+++ Excerpted records

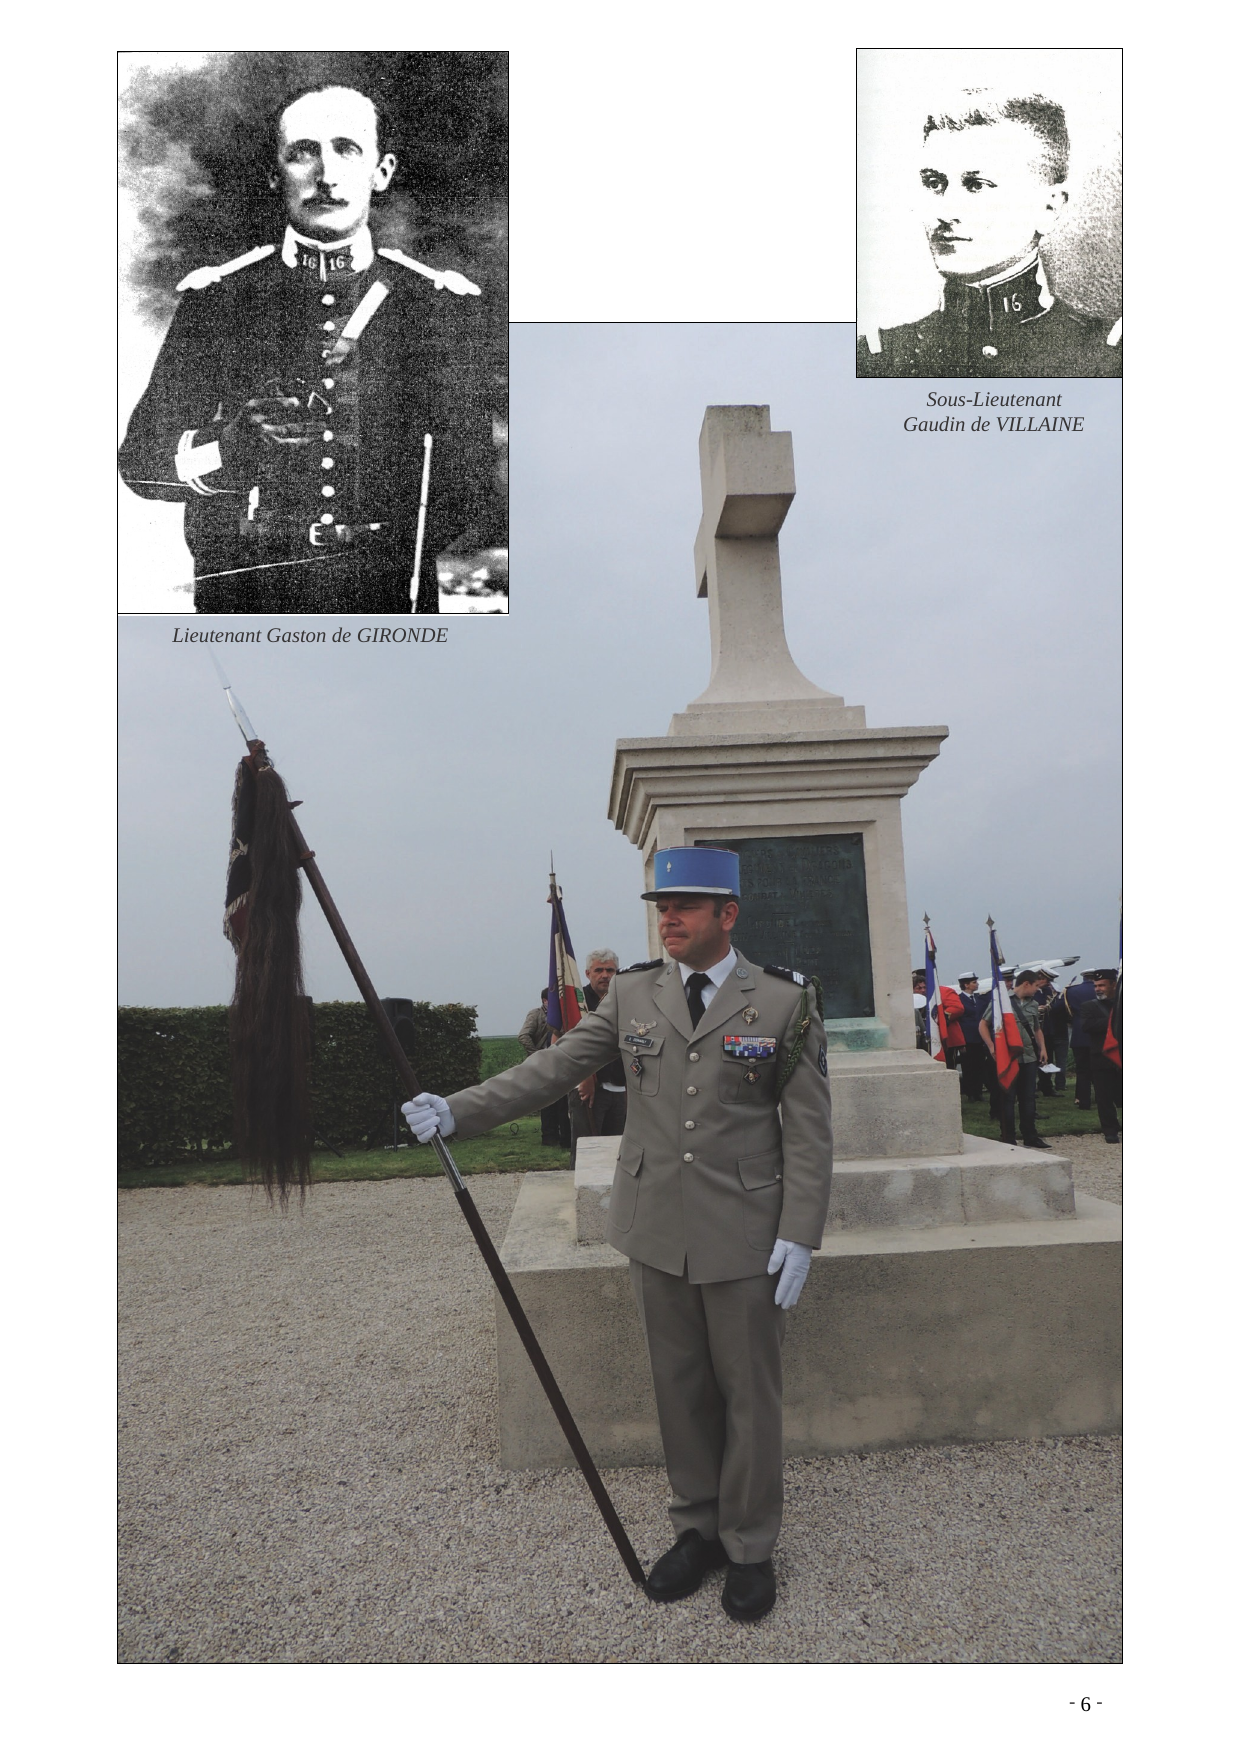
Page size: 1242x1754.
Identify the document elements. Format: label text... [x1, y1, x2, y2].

text Lieutenant Gaston de GIRONDE [172, 623, 1119, 647]
text Sous-Lieutenant [160, 387, 1062, 411]
picture [857, 49, 1122, 377]
picture [118, 52, 508, 613]
text Gaudin de VILLAINE [160, 412, 1084, 435]
picture [118, 323, 1122, 1663]
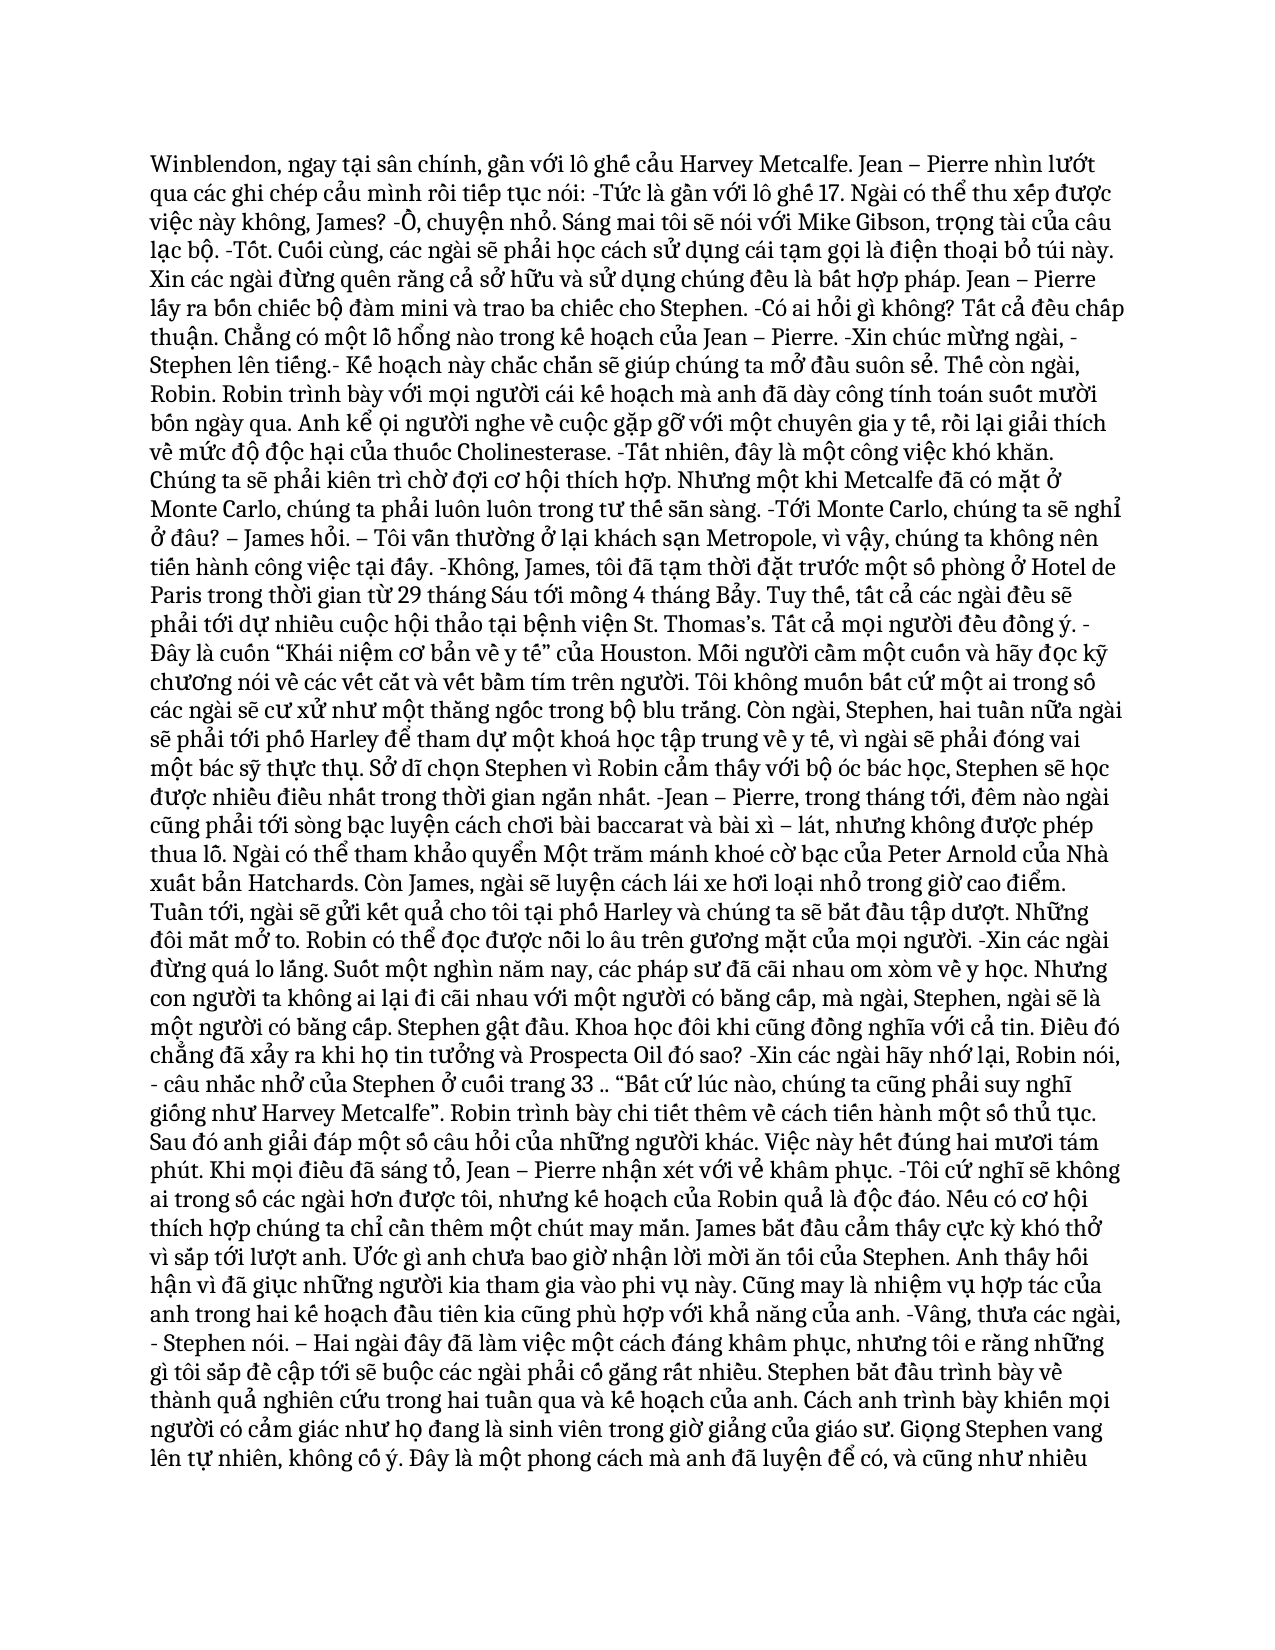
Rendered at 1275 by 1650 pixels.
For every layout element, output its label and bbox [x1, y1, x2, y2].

text [150, 150, 1125, 1472]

++++++

• Request
The lines to write out run from the one containing "Identify the document" through the final line of the material above, both included; write them out exactly, with no pictures.

• Solution
Identify the document elements. Format: label text... [x1, y1, x2, y2].

text Lieutenant Gaston de GIRONDE [172, 623, 1119, 647]
text Sous-Lieutenant [160, 387, 1062, 411]
picture [857, 49, 1122, 377]
picture [118, 52, 508, 613]
text Gaudin de VILLAINE [160, 412, 1084, 435]
picture [118, 323, 1122, 1663]
Rendered at 1275 by 1650 pixels.
For every layout element, output its label and bbox [x1, y1, x2, y2].

text [150, 150, 1125, 1472]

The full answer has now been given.